Geoffrey Hodgson, que aplica a teoria de Darwin à economia: "É mais importante a capacidade de adaptação de uma empresa às mudanças no mundo do que o lucro final"
A apropriação da teoria de Charles Darwin sobre a evolução da vida em outros campos da ciência já provocou muita controvérsia e, não raro, ainda é vista com alta dose de desconfiança. Em particular, interpretações discriminatórias advindas do que se chamou de darwinismo social na virada do século XIX criaram as salvaguardas que perduram até hoje. Há, porém, pesquisadores ao redor do mundo que aplicam a lente darwiniana sobre a economia. Conhecidos como economistas evolucionários e institucionais, o grupo avalia como a produção da riqueza e a organização de empresas refletem conceitos de variação, herança e seleção nascidos em "A Origem das Espécies".
Um dos ícones dessa linhagem é Geoffrey Hodgson, professor da Escola de Negócios da Universidade de Hertforshire, no Reino Unido, que esteve recentemente no Brasil. Autor de 12 livros e editor do "Journal of Institutional Economics", publicado pela Cambridge University Press, o pesquisador de 64 anos fez palestras na Universidade Federal do Espírito Santo, onde tratou da turbulência econômica sob a ótica de Darwin.
Em entrevista ao Valor, de sua casa no interior da Inglaterra, Hodgson observa que o momento mais agudo da crise aparenta ter passado, com sinais de recuperação no mundo desenvolvido e entre alguns emergentes. O professor reforça, no entanto, a impressão de que ainda faltam passos a ser dados. Essa crise teria mostrado, sobretudo, como as instituições financeiras estão frágeis. "A maior incerteza é se a reforma do sistema financeiro foi o suficiente.

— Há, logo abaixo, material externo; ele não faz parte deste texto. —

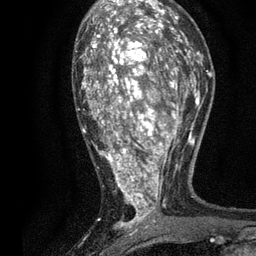
Breast MRI, one axial slice. Slice 43 of 80 in the series (ordered by position). Cropped to one breast. Dynamic contrast-enhanced series, time point 2 of 7 at this slice position (early post-contrast). 3 T. TE 2.2 ms, TR 5.5 ms. 2 mm slice thickness. 256 × 256 image matrix. Female patient.
Structures marked on this image (semi-automatically segmented with operator editing):
- enhancing-tissue mask used for the functional tumour volume (all voxels passing the contrast-enhancement thresholds inside the analysis volume; usually the tumour): bounding box [x1, y1, x2, y2] px = [76, 13, 196, 235]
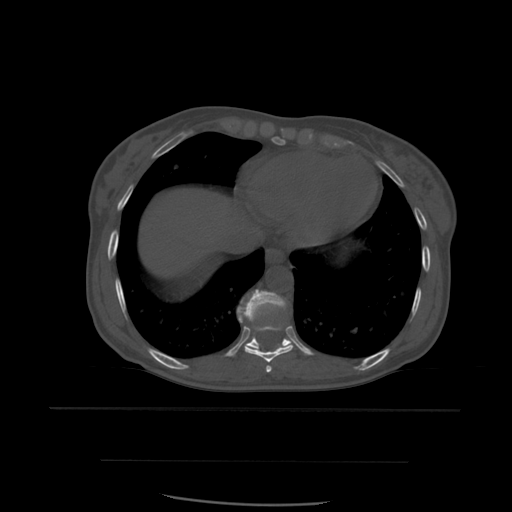
CT including the spine, one axial slice. Position 329 of 574 along the scan axis. Bone window (W 1800 / L 400 HU). 1.25 mm slice thickness. 512 × 512 image matrix. Patient age 48 years. From the clinical record (not read from this slice): primary cancer: lung; vertebrae with lytic lesions (as recorded): T11.
Structures marked on this image (semi-automatically segmented with operator editing):
- T10 vertebra: box from (x=237, y=290) to (x=291, y=349) px
- T8 vertebra: (x=266, y=366)–(x=272, y=373)
- T9 vertebra: (x=239, y=315)–(x=294, y=363)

Talvez devêssemos pensar em algo mais radical, uma verdadeira reconstrução", propõe.
Essa reconstrução não deveria transformar o mercado em grande metáfora darwiniana, adverte. Para Hofgson, o que está na pauta ainda é a disputa clássica dos economistas sobre a liberdade que os mercados devem e podem ter. Mas sua opinião é de que, agora, há espaço para as instuições financeiras evoluírem.
Tal evolução seria possível com a maior abertura para a regulamentação e a necessidade de reverter a liberalização das últimas duas décadas. "O problema é que o setor especulativo do sistema financeiro se misturou com tudo e, quando veio abaixo, levou todo o resto. Isso é muito sério para a economia moderna", afirma.

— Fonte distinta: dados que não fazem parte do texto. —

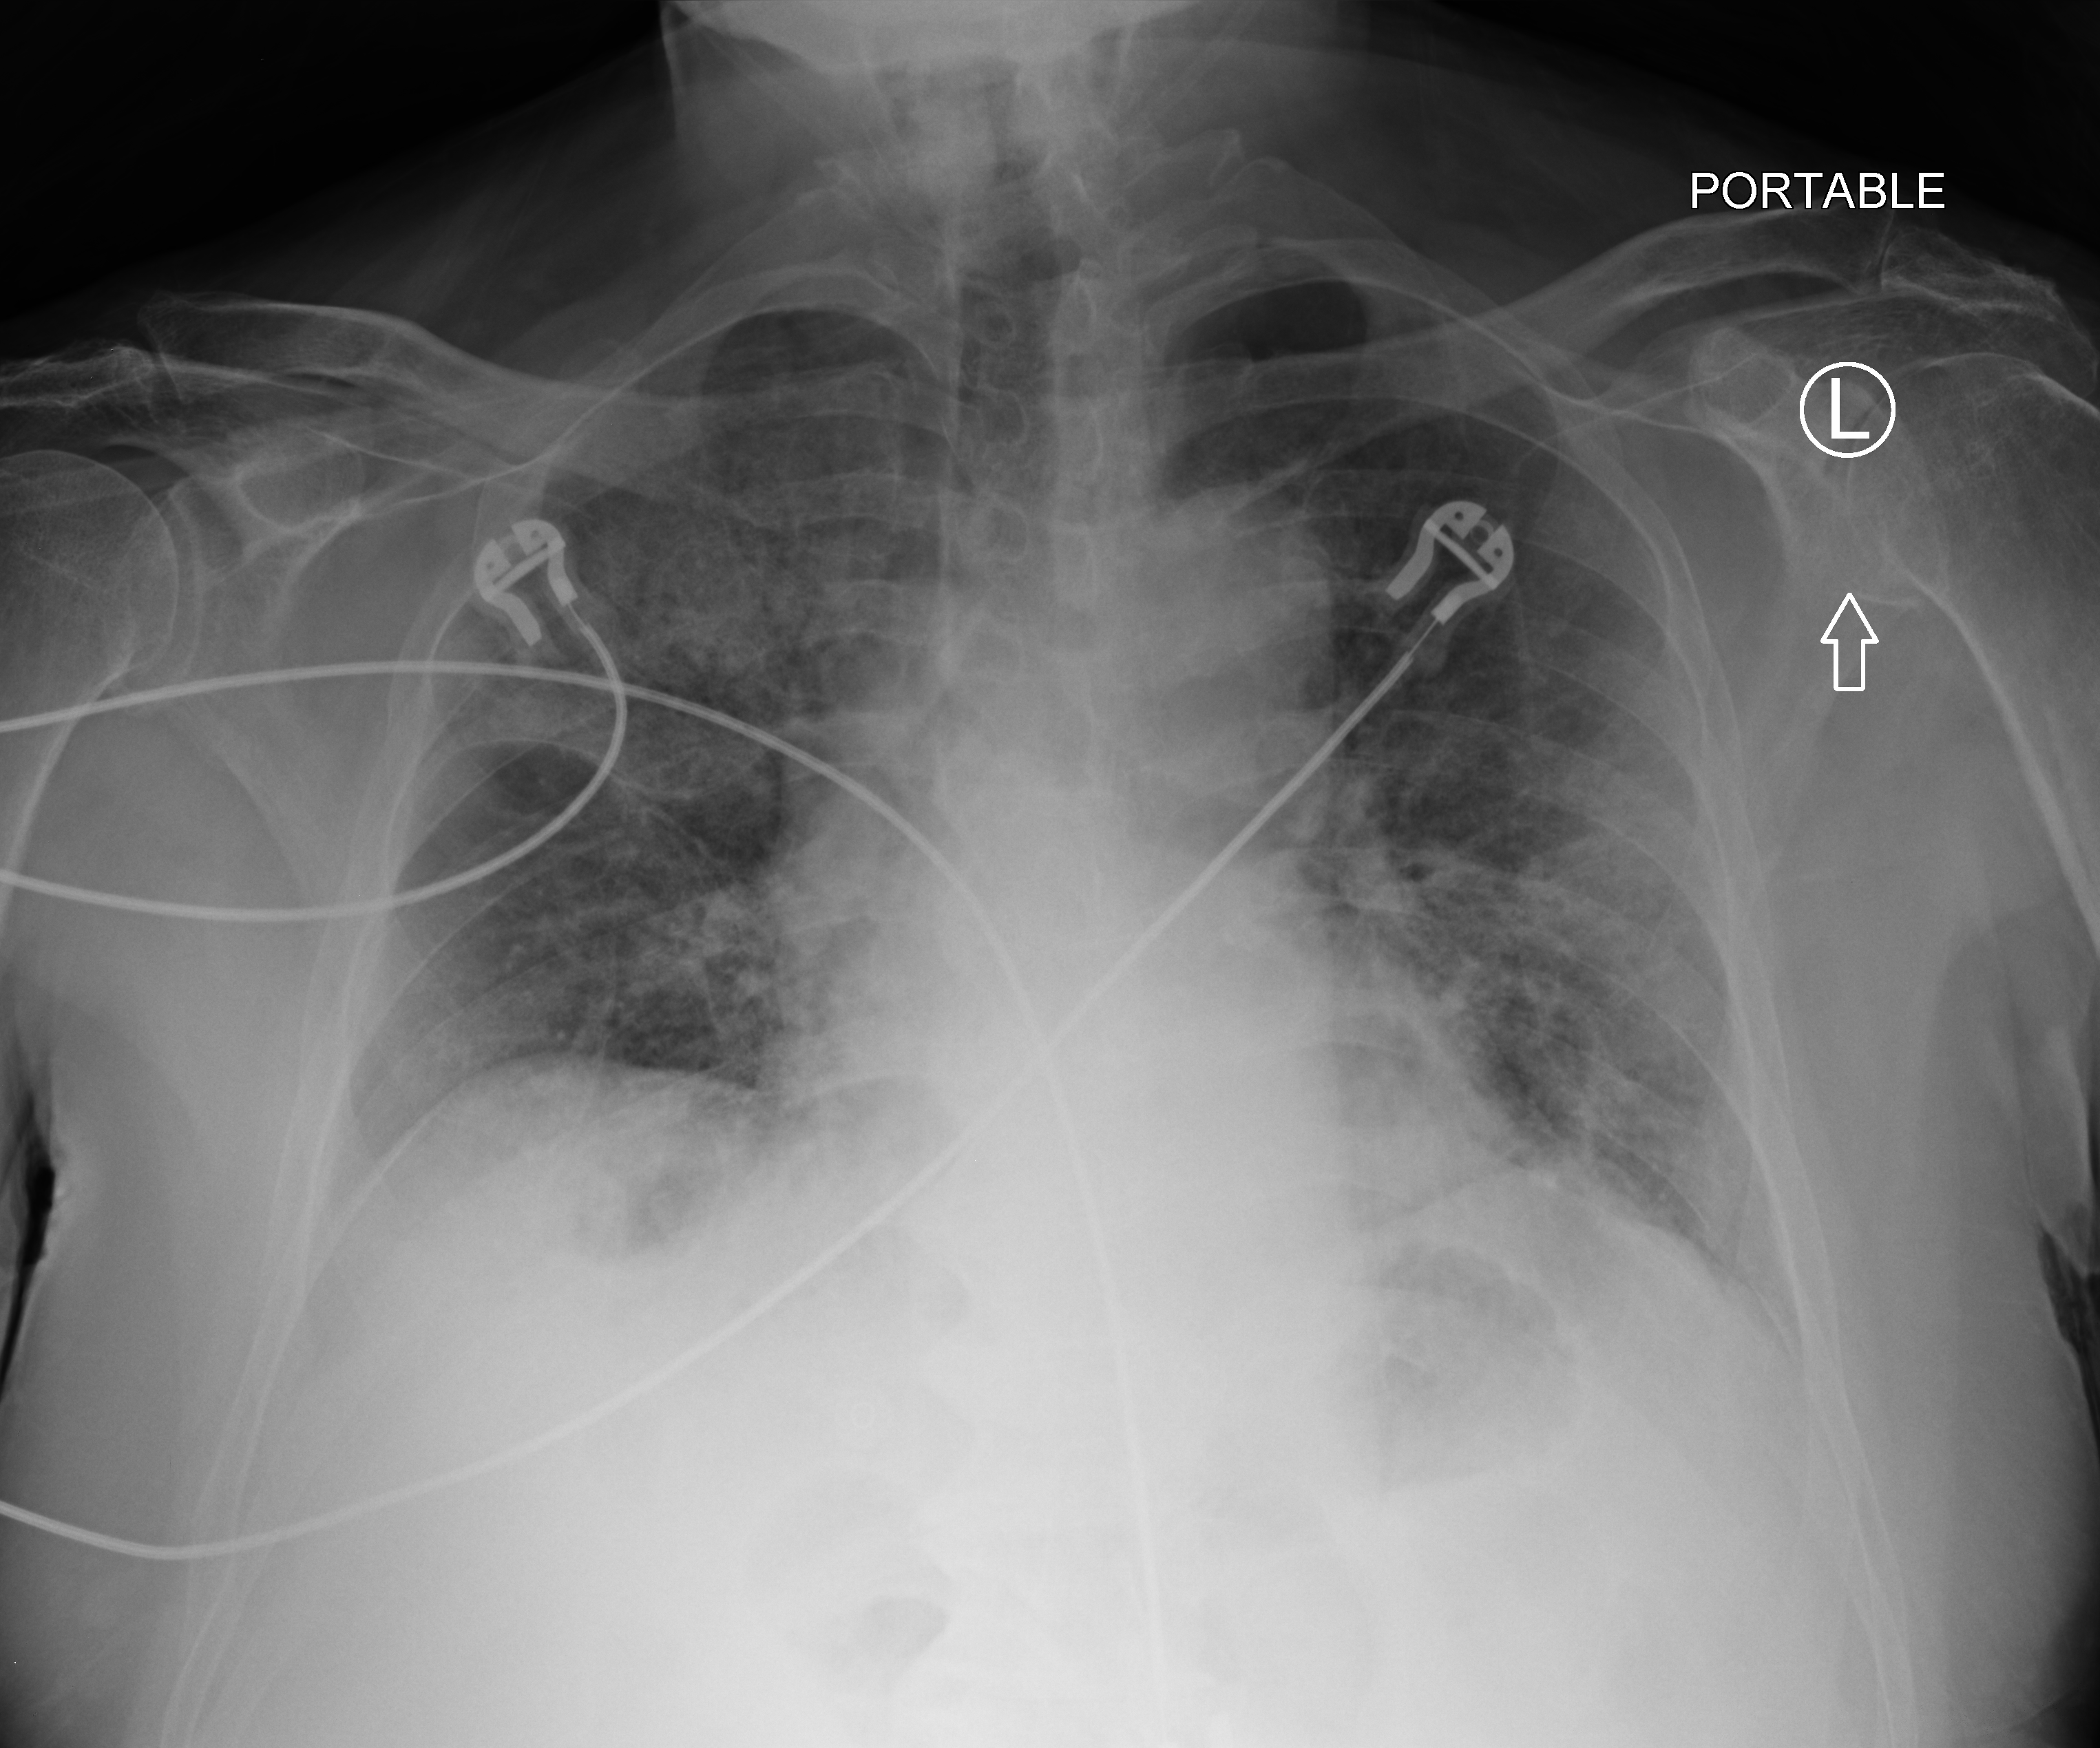
Chest X-ray (portable), anteroposterior (AP) projection. Male patient hospitalised with COVID-19, age 75–90 years.
From the hospital-stay record, not from the radiograph (when in the stay this image was taken is not recorded): admitted to intensive care during this hospital stay: no.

No turbilhão da crise e na revisão de quem sobriveverá a ela, a contribuição da economia evolucionária poderia vir do conceito de "seleção natural das organizações", cunhado por um dos precursores da economia institucional, o norueguês Thorstein Veblen. Essa é uma linha de pensamento que Hodgson segue em seu espectro de investigação, ao buscar dados sobre a adaptação de empresas aos momentos de adversidade. O professor lidera um grupo de estudantes que há anos registra a rotina de companhias. "Somos capazes de provar por nossa observação que é mais importante a capacidade de adaptação de uma empresa às mudanças no mundo do que o lucro final."

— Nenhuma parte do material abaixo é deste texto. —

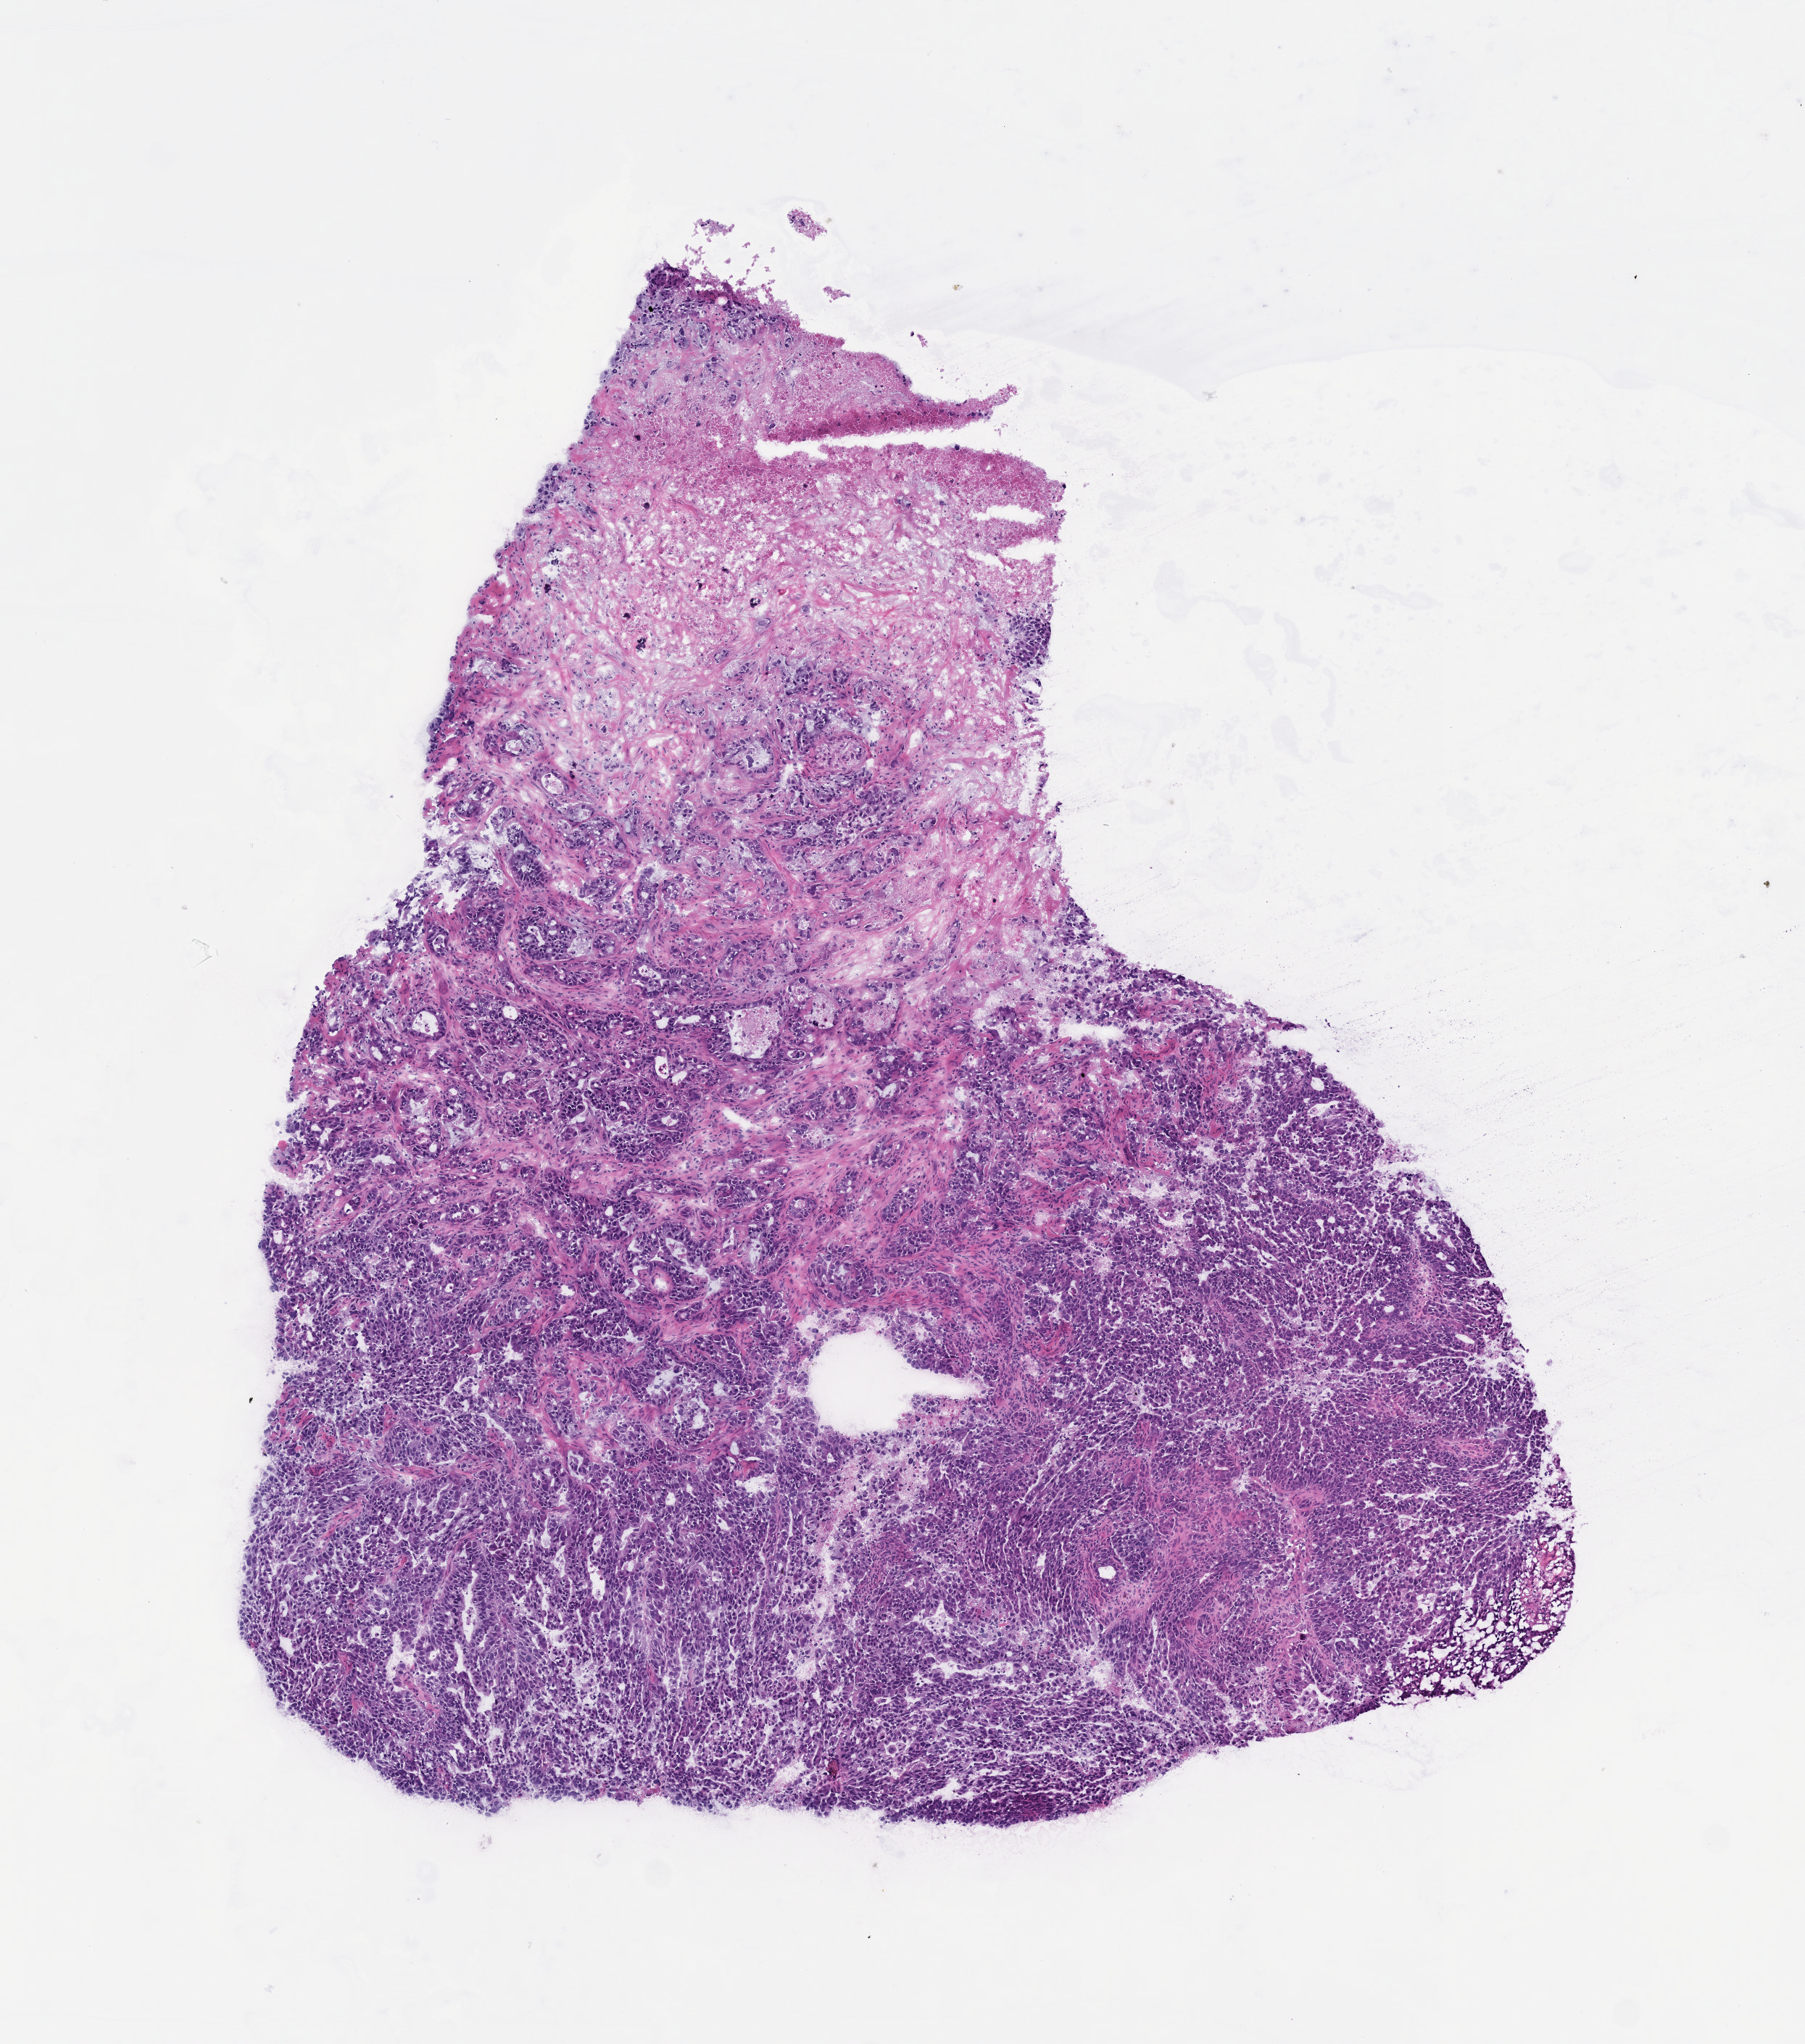
H&E whole-slide image of a patient-derived xenograft (PDX) tumor grown in a mouse, passage 1 — a low-resolution overview of the entire scanned area, about 5.0 x 5.7 mm; formalin-fixed paraffin-embedded section; tumor site category: pancreas.
Originating patient diagnosis: Pancreatic Adenocarcinoma.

Seria essa, portanto, a verdadeira seleção natural aplicada à economia? A sobrevivência dos mais fortes? Hodgson lembra, de fato, que a recente instabilidade econômica levou consigo uma enorme quantidade de pequenas empresas, enquanto as grandes conseguiriam se salvar. Isso causou danos na dinâmica dos negócios, principalmente ao ceifar empregos. Mas, neste momento, ele se mostra satisfeito com o revival das teorias de John Maynard Keynes no gerenciamento de investimento públicos e principalmente na política econômica. A seu ver, o desempenho do Brasil perante a crise só foi possível graças a um aumento do investimento do Estado em programas sociais e em obras públicas. "O Brasil não está sofrendo os mesmos efeitos da reviravolta econômica por causa de boas políticas de desenvolvimento", diz.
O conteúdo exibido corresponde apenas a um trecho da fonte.